PDA

View Full Version : Resolved include mysql connections



james438
10-03-2008, 06:48 AM
I can include absolute filenames and relative filenames, but when I include the following file:

<?php
$conn = mysql_connect("mysql", "username", "password") or die(mysql_error());
mysql_select_db("db",$conn) or die(mysql_error());
?>
using
<?php include
'http://www.mysite.com/dbstuff.php';
$topic = "select stuff from admin where ID=0";
$verify = mysql_query($topic, $conn) or die(mysql_error());?> I get the error:
Warning: mysql_query(): supplied argument is not a valid MySQL-Link resource in /home/content/m/y/s/mysite/html/test.php on line 4.

If I use
<?php
include 'dbstuff.php';
?> everything works great.

Is this a security feature? I am just surprised that using absolute filenames for other files works just fine. Hmm, maybe I will look into this further. No worries about responding right away to this post. I might be able to figure some more of this puzzle out soon.

BabblingIdjit
10-04-2008, 12:41 AM
If allow_url_fopen is enabled, you can include a file using a URL. If not, only filesystem paths will be accepted.

james438
10-04-2008, 02:17 AM
it is enabled and I can include files by URL, but not when dealing with sql connections like in my example above. thanks for looking into it though.

BabblingIdjit
10-04-2008, 03:25 PM
Are you trying to open a connection to a database on a remote server?

james438
10-10-2008, 07:17 AM
I use godaddy, so I do not really know.

here is my php5.ini file. As far as I can tell there is nothing private in this file so

register_globals = off

allow_url_fopen = on

allow_url_include = on
expose_php = Off

max_input_time = 60

variables_order = "EGPCS"

extension_dir = ./
upload_tmp_dir = /tmp
precision = 12
SMTP = relay-hosting.secureserver.net
url_rewriter.tags = "a=href,area=href,frame=src,input=src,form=,fieldset="

[Zend]
zend_extension=/usr/local/zo/ZendExtensionManager.so
zend_extension=/usr/local/zo/4_3/ZendOptimizer.so From what I can tell including database connections will work only if the applications of the database connections are located in the included file as well. Otherwise the database connections will need to be included relatively.

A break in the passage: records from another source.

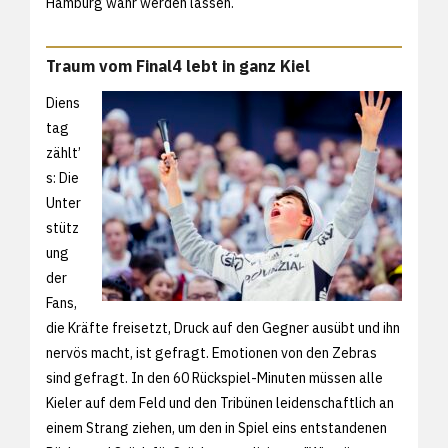
Hamburg wahr werden lassen.
Traum vom Final4 lebt in ganz Kiel
Diens
tag
zählt’
s: Die
Unter
stütz
ung
der
Fans,
die Kräfte freisetzt, Druck auf den Gegner ausübt und ihn
nervös macht, ist gefragt. Emotionen von den Zebras
sind gefragt. In den 60 Rückspiel-Minuten müssen alle
Kieler auf dem Feld und den Tribünen leidenschaftlich an
einem Strang ziehen, um den in Spiel eins entstandenen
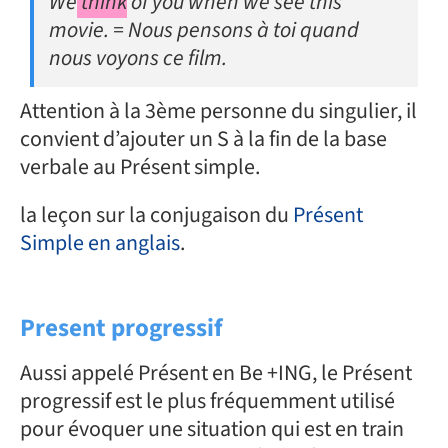
We
think
of you when we see this
movie. = Nous pensons à toi quand
nous voyons ce film.
Attention à la 3ème personne du singulier, il
convient d’ajouter un S à la fin de la base
verbale au Présent simple.
la leçon sur la conjugaison du
Présent
Simple en anglais
.
Present progressif
Aussi appelé Présent en Be +ING, le Présent
progressif est le plus fréquemment utilisé
pour évoquer une situation qui est en train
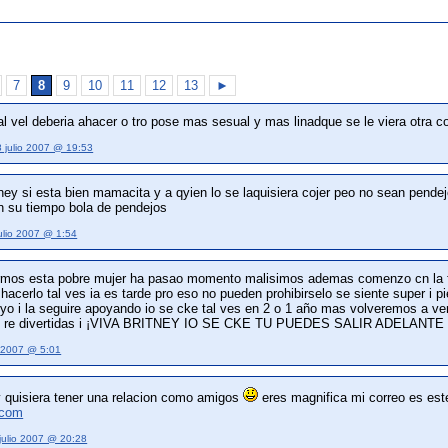
7
8
9
10
11
12
13
►
al vel deberia ahacer o tro pose mas sesual y mas linadque se le viera otra c
8 julio 2007 @ 19:53
itney si esta bien mamacita y a qyien lo se laquisiera cojer peo no sean pend
n su tiempo bola de pendejos
ulio 2007 @ 1:54
rmos esta pobre mujer ha pasao momento malisimos ademas comenzo cn la f
 hacerlo tal ves ia es tarde pro eso no pueden prohibirselo se siente super i 
oyo i la seguire apoyando io se cke tal ves en 2 o 1 año mas volveremos a ve
on re divertidas i ¡VIVA BRITNEY IO SE CKE TU PUEDES SALIR ADELAN
o 2007 @ 5:01
 quisiera tener una relacion como amigos
eres magnifica mi correo es est
.com
julio 2007 @ 20:28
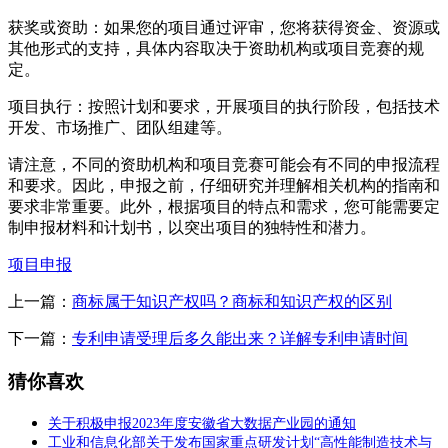
获奖或资助：如果您的项目通过评审，您将获得资金、资源或
其他形式的支持，具体内容取决于资助机构或项目竞赛的规
定。
项目执行：按照计划和要求，开展项目的执行阶段，包括技术
开发、市场推广、团队组建等。
请注意，不同的资助机构和项目竞赛可能会有不同的申报流程
和要求。因此，申报之前，仔细研究并理解相关机构的指南和
要求非常重要。此外，根据项目的特点和需求，您可能需要定
制申报材料和计划书，以突出项目的独特性和潜力。
项目申报
上一篇：
商标属于知识产权吗？商标和知识产权的区别
下一篇：
专利申请受理后多久能出来？详解专利申请时间
猜你喜欢
关于积极申报2023年度安徽省大数据产业园的通知
工业和信息化部关于发布国家重点研发计划“高性能制造技术与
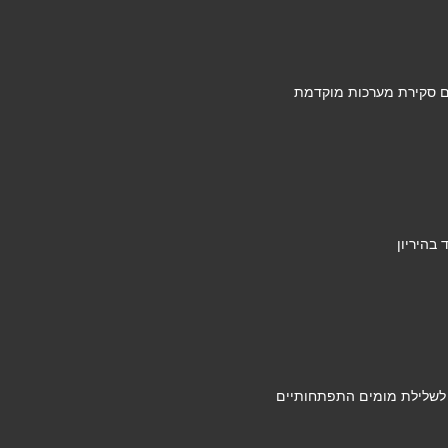
ם סקירת מערכות מוקדמת
בהיריון
 לשלילת מומים התפתחותיים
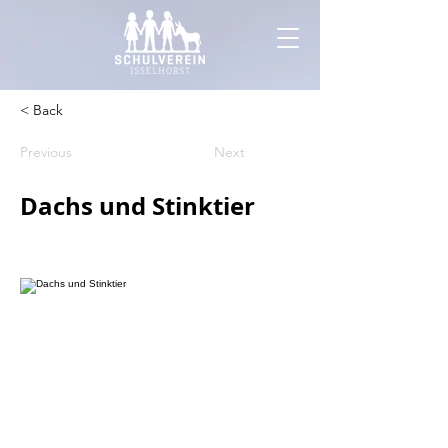
< Back
Previous
Next
Dachs und Stinktier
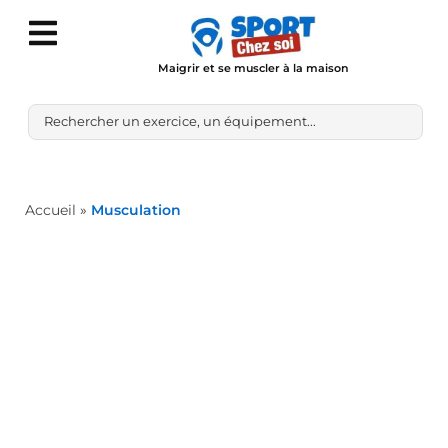
Maigrir et se muscler à la maison
Accueil
»
Musculation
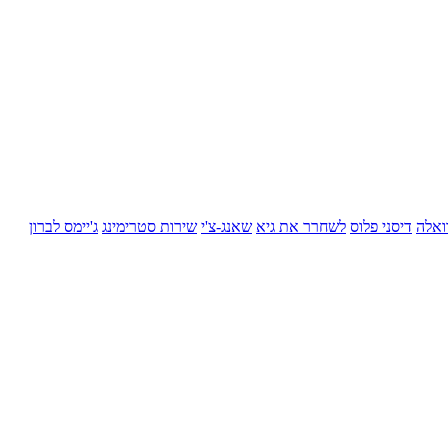
ואלה
דיסני פלוס
לשחרר את גיא
שאנג-צ'י
שירות סטרימינג
ג'יימס לברון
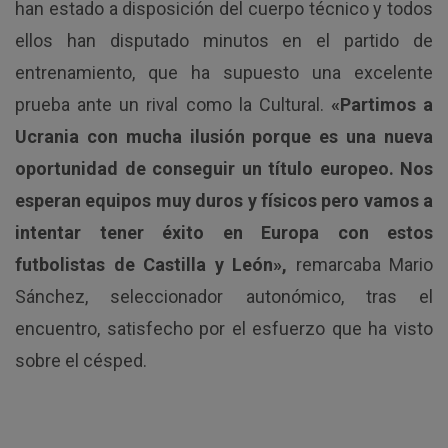
han estado a disposición del cuerpo técnico y todos
ellos han disputado minutos en el partido de
entrenamiento, que ha supuesto una excelente
prueba ante un rival como la Cultural.
«Partimos a
Ucrania con mucha ilusión porque es una nueva
oportunidad de conseguir un título europeo. Nos
esperan equipos muy duros y físicos pero vamos a
intentar tener éxito en Europa con estos
futbolistas de Castilla y León»,
remarcaba Mario
Sánchez, seleccionador autonómico, tras el
encuentro, satisfecho por el esfuerzo que ha visto
sobre el césped.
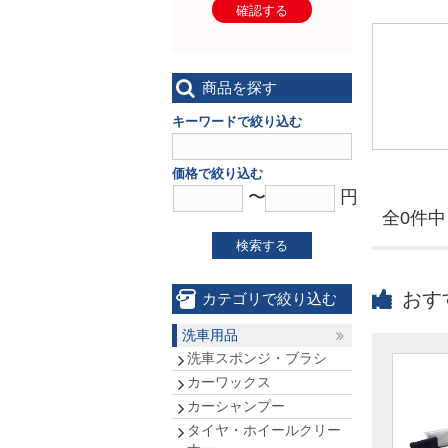
確認する
商品を探す
キーワードで絞り込む
価格で絞り込む
〜
円
全0件中 
検索する
おす
カテゴリで絞り込む
洗車用品
洗車スポンジ・ブラシ
カーワックス
カーシャンプー
タイヤ・ホイールクリー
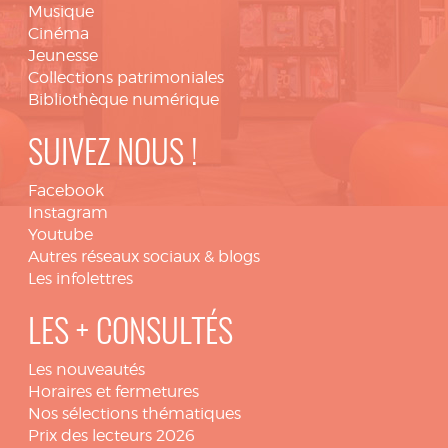
Musique
Cinéma
Jeunesse
Collections patrimoniales
Bibliothèque numérique
SUIVEZ NOUS !
Facebook
Instagram
Youtube
Autres réseaux sociaux & blogs
Les infolettres
LES + CONSULTÉS
Les nouveautés
Horaires et fermetures
Nos sélections thématiques
Prix des lecteurs 2026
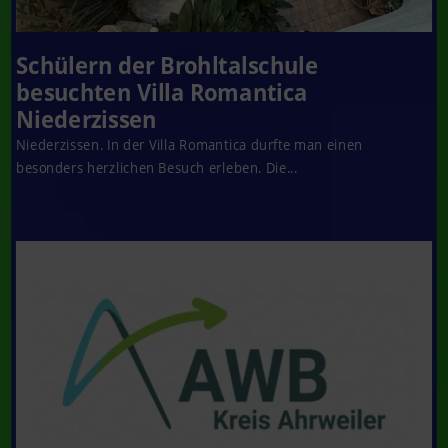
Schülern der Brohltalschule
besuchten Villa Romantica
Niederzissen
Niederzissen. In der Villa Romantica durfte man einen
besonders herzlichen Besuch erleben. Die...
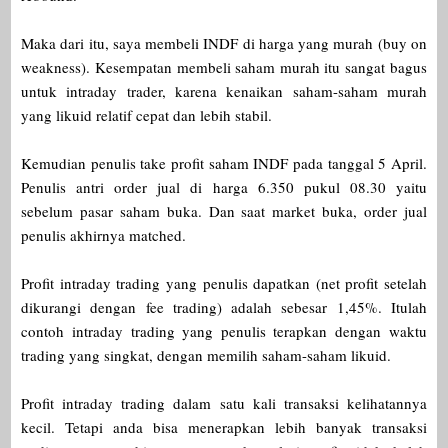
Maka dari itu, saya membeli INDF di harga yang murah (buy on
weakness). Kesempatan membeli saham murah itu sangat bagus
untuk intraday trader, karena kenaikan saham-saham murah
yang likuid relatif cepat dan lebih stabil.
Kemudian penulis take profit saham INDF pada tanggal 5 April.
Penulis antri order jual di harga 6.350 pukul 08.30 yaitu
sebelum pasar saham buka. Dan saat market buka, order jual
penulis akhirnya matched.
Profit intraday trading yang penulis dapatkan (net profit setelah
dikurangi dengan fee trading) adalah sebesar 1,45%. Itulah
contoh intraday trading yang penulis terapkan dengan waktu
trading yang singkat, dengan memilih saham-saham likuid.
Profit intraday trading dalam satu kali transaksi kelihatannya
kecil. Tetapi anda bisa menerapkan lebih banyak transaksi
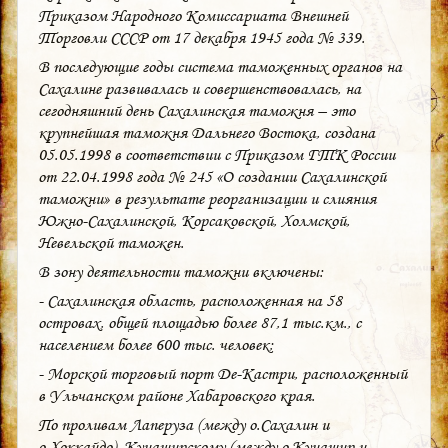
Приказом Народного Комиссариата Внешней
Торговли СССР от 17 декабря 1945 года № 339.
В последующие годы система таможенных органов на
Сахалине развивалась и совершенствовалась, на
сегодняшний день Сахалинская таможня – это
крупнейшая таможня Дальнего Востока, создана
05.05.1998 в соответствии с Приказом ГТК России
от 22.04.1998 года № 245 «О создании Сахалинской
таможни» в результате реорганизации и слияния
Южно-Сахалинской, Корсаковской, Холмской,
Невельской таможен.
В зону деятельности таможни включены:
- Сахалинская область, расположенная на 58
островах, общей площадью более 87,1 тыс.км., с
населением более 600 тыс. человек;
- Морской торговый порт Де-Кастри, расположенный
в Ульчанском районе Хабаровского края.
По проливам Лаперуза (между о.Сахалин и
о.Хоккайдо), Кунаширскому (между о.Кунашир и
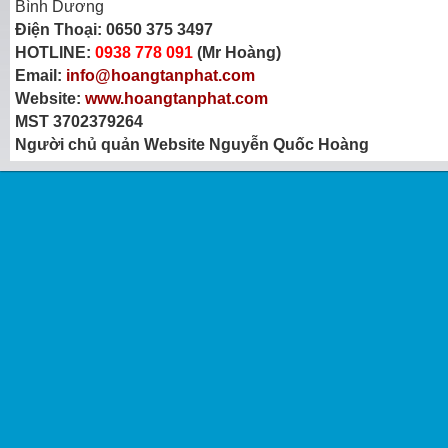
Bình Dương
Điện Thoại:
0650 375 3497
HOTLINE:
0938 778 091
(Mr Hoàng)
Email:
info@hoangtanphat.com
Website:
www.hoangtanphat.com
MST 3702379264
Người chủ quản Website Nguyễn Quốc Hoàng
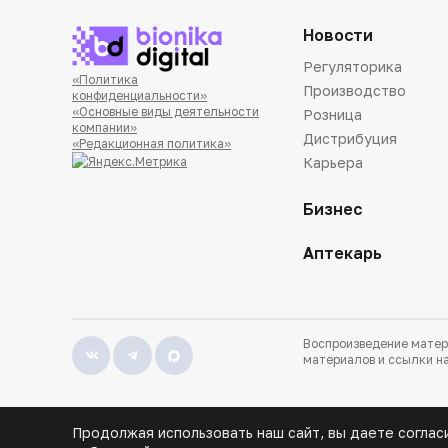
Новости
Регуляторика
«Политика
Производство
конфиденциальности»
«Основные виды деятельности
Розница
компании»
Дистрибуция
«Редакционная политика»
Карьера
Бизнес
Аптекарь
Воспроизведение матер
материалов и ссылки на
Продолжая использовать наш сайт, вы даете соглас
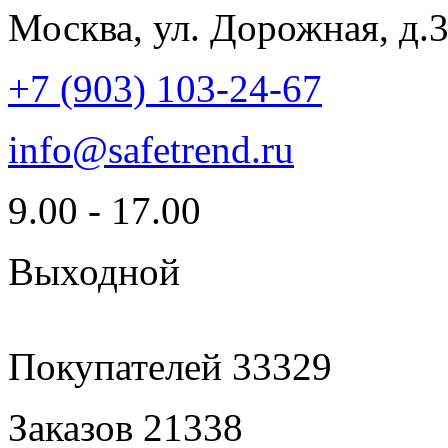
Москва, ул. Дорожная, д.
+7 (903) 103-24-67
info@safetrend.ru
9.00 - 17.00
Выходной
Покупателей
33329
Заказов
21338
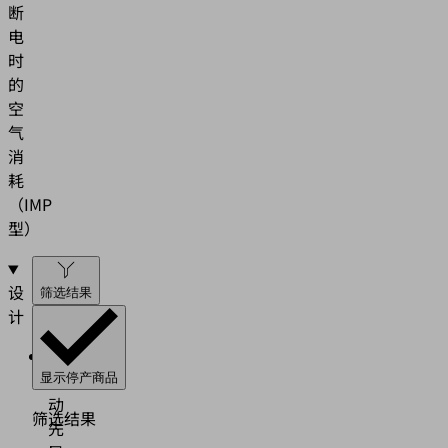
断
电
时
的
空
气
消
耗
（IMP
型）
设
筛选结果
计
带
气
显示停产商品
动
筛选结果
先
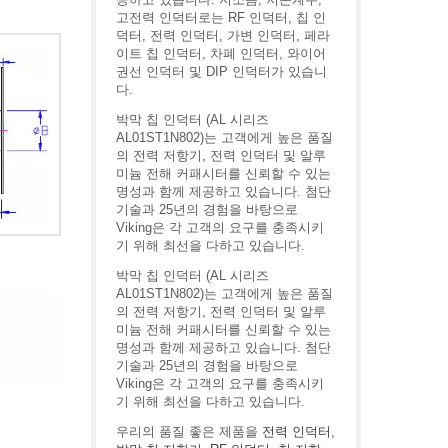
고전력 인덕터로는 RF 인덕터, 칩 인
덕터, 전력 인덕터, 가변 인덕터, 페라
이트 칩 인덕터, 차폐 인덕터, 와이어
권선 인덕터 및 DIP 인덕터가 있습니
다.
박막 칩 인덕터 (AL 시리즈
AL01ST1N802)는 고객에게 높은 품질
의 전력 저항기, 전력 인덕터 및 알루
미늄 전해 커패시터를 신뢰할 수 있는
명성과 함께 제공하고 있습니다. 첨단
기술과 25년의 경험을 바탕으로
Viking은 각 고객의 요구를 충족시키
기 위해 최선을 다하고 있습니다.
박막 칩 인덕터 (AL 시리즈
AL01ST1N802)는 고객에게 높은 품질
의 전력 저항기, 전력 인덕터 및 알루
미늄 전해 커패시터를 신뢰할 수 있는
명성과 함께 제공하고 있습니다. 첨단
기술과 25년의 경험을 바탕으로
Viking은 각 고객의 요구를 충족시키
기 위해 최선을 다하고 있습니다.
우리의 품질 좋은 제품을
전력 인덕터
,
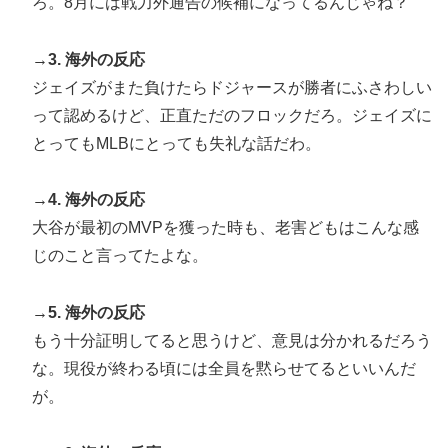
ろ。8月には戦力外通告の候補になってるんじゃね？
家と機関が売り越しを仕掛けコスピが4%を超える大幅
な下落‥」
→3. 海外の反応
海外「日本人はなんて気高いんだ！」 英高級紙も驚愕
▶
ジェイズがまた負けたらドジャースが勝者にふさわしい
した極限の中の日本人の姿に世界が衝撃
って認めるけど、正直ただのフロックだろ。ジェイズに
海外「日本の科学者が猫の寿命を2倍に上げる注射剤を
▶
とってもMLBにとっても失礼な話だわ。
開発。これこそノーベル賞だろ！」
→4. 海外の反応
大谷が最初のMVPを獲った時も、老害どもはこんな感
じのこと言ってたよな。
→5. 海外の反応
もう十分証明してると思うけど、意見は分かれるだろう
な。現役が終わる頃には全員を黙らせてるといいんだ
が。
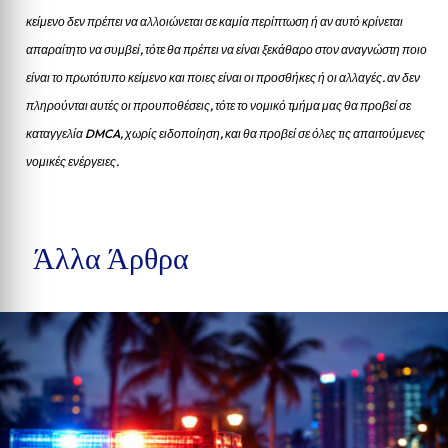
κείμενο δεν πρέπει να αλλοιώνεται σε καμία περίπτωση ή αν αυτό κρίνεται
απαραίτητο να συμβεί, τότε θα πρέπει να είναι ξεκάθαρο στον αναγνώστη ποιο
είναι το πρωτότυπο κείμενο και ποιες είναι οι προσθήκες ή οι αλλαγές. αν δεν
πληρούνται αυτές οι προυποθέσεις, τότε το νομικό τμήμα μας θα προβεί σε
καταγγελία DMCA, χωρίς ειδοποίηση, και θα προβεί σε όλες τις απαιτούμενες
νομικές ενέργειες.
Άλλα Άρθρα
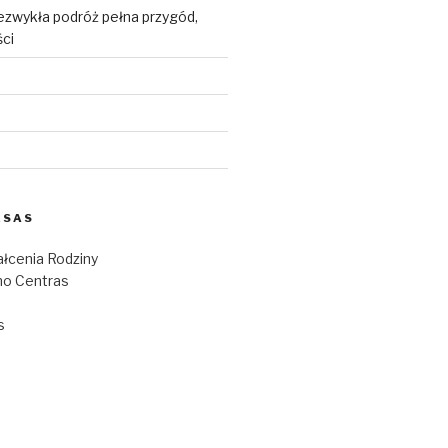
ezwykła podróż pełna przygód,
ści
ESAS
łcenia Rodziny
o Centras
s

The error I get when including database connections absolutely look like
Warning: mysql_query() [function.mysql-query]: Can't connect to local MySQL server through socket '/usr/local/mysql-5.0/data/mysql.sock' (2) in /home/content/m/y/s/mysite/html/review/addform.php on line 22

Warning: mysql_query() [function.mysql-query]: A link to the server could not be established in /home/content/m/y/s/mysite/html/review/addform.php on line 22
Can't connect to local MySQL server through socket '/usr/local/mysql-5.0/data/mysql.sock' (2)

BabblingIdjit
10-10-2008, 04:13 PM
I use godaddy, so I do not really know.
Well, you should know if you are trying to access a MySQL server on your site or on a remote site.

But, that error is the result of trying to include the file using a url. The http wrapper is preventing the mysql connection as this could be a request from a remote site, and thus a security risk.

It should work if you include() the file using a file system path.

james438
10-10-2008, 04:20 PM
Ah, so it is being prevented due to security issues. That is good. Thanks for the info.